The goal to replace this kind of for loop used together with an if else
import numpy as np
a = (np.random.rand(1,10)) #create a random (1,10) array
result = np.zeros(10) #create an array of zeros to hold the result
result = (b.reshape(1,10))# reshape b to make sure its a (1,10) array and not (10,)
print ("a: \n" + str(a))
for i in range(10):
if a[0,i]>0.5:
result[0,i] = 1
else:
result[0,i] = 0
print ("result: \n" +str(result))
With something as simple as this:
import numpy as np
a = (np.random.rand(1,10)) #create a random (1,10) array
print ("a: \n" + str(a))
result = (np.where(a>0.5,1,0))
print ("result: \n" +str(result))
t np.where does is that it first creates a similar array of size of the first parameter.
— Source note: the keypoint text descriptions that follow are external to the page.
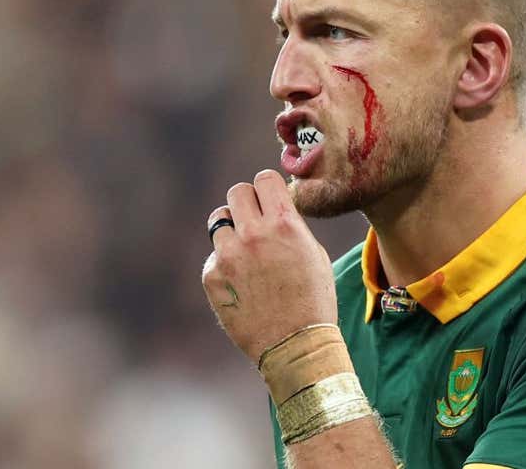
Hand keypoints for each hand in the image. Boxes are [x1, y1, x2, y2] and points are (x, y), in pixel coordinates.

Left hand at [203, 169, 337, 361]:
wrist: (295, 345)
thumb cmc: (313, 299)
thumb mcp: (313, 253)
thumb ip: (290, 225)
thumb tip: (272, 206)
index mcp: (284, 223)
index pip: (263, 178)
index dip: (266, 189)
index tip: (268, 200)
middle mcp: (253, 233)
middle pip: (236, 192)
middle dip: (246, 203)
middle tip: (253, 220)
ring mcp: (228, 255)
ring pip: (218, 220)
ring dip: (231, 230)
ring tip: (245, 252)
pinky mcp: (212, 276)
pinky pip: (214, 255)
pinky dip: (225, 263)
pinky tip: (242, 283)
The first param is the array we are looping through and checking through each entry if the value is >0.5, second param is the value that is being replaced in the new array if the condition is true, and the third parameter is the value that is being replaced in the new array if the condition is false.
This is a sample result of what both codes would output.
a:
[[ 0.76456104 0.75182292 0.11825977 0.97635566 0.3220488 0.44064402
0.08142387 0.65055208 0.88407891 0.40323535]]
result:
[[1 1 0 1 0 0 0 1 1 0]]
Take a look at another example that would help clear some more fog from the documentation.
import numpy as np
array = [[True, False], [True, True]] # (2,2) array of boolean values
array_cond_true = [[1, 2], [3, 4]] # (2,2) array of where to pick values if array at position is true
array_cond_false = [[9, 8], [7, 6]] # (2,2) array of where to pick values if array at position is false
print ("result: \n" + str(np.where(array,
array_cond_true,
array_cond_false)))
The output
result:
[[1 8]
[3 4]]
This example is run np.where creates a 2x2 array (i.e. the size of the array of the first param), it then checks through the entries of the array in the first param, at whatever position the entry it true, it looks over to the second param and gets the value of the array at that position, if it’s false it looks over the third param and gets the value of the array at that position. Then outputs the new array. This second example code is actually from the documentation, though just modified a bit to be more simpler
How about performance
I know you may be asking how about performance, which is better. If you will be using this in programming your AI algorithms, of-course this should be important to you, so lets go over that. I recreated the first example to take over 1,000,000 entries, this should be okay to show reasonable time difference.
import numpy as np
import time
a = (np.random.rand(1,1000000)) #create a random (1,10) array
result1 = np.zeros((1,1000000),dtype=np.int) #create an array of zeros to hold the result
#print ("a: \n" + str(a))
tic = time.time()
for i in range(1000000):
if a[0,i]>0.5:
result1[0,i] = 1
else:
result1[0,i] = 0
#print ("result: \n" +str(result))
toc = time.time()
print ("time passed for result1: " + str(toc-tic) + "ms")
tic = time.time()
result2 = (np.where(a>0.5,1,0))
#print ("result2: \n" +str(result2))
toc = time.time()
print ("time passed for result2: " + str(toc-tic) + "ms")
assert((result1 == result2).all)
Output
time passed for result1: 1.2310867309570312ms
time passed for result2: 0.014905214309692383ms
With np.where is pretty huge compared to using for loops. You can head over to the documentation and read more examples with ease.
Good luck!!!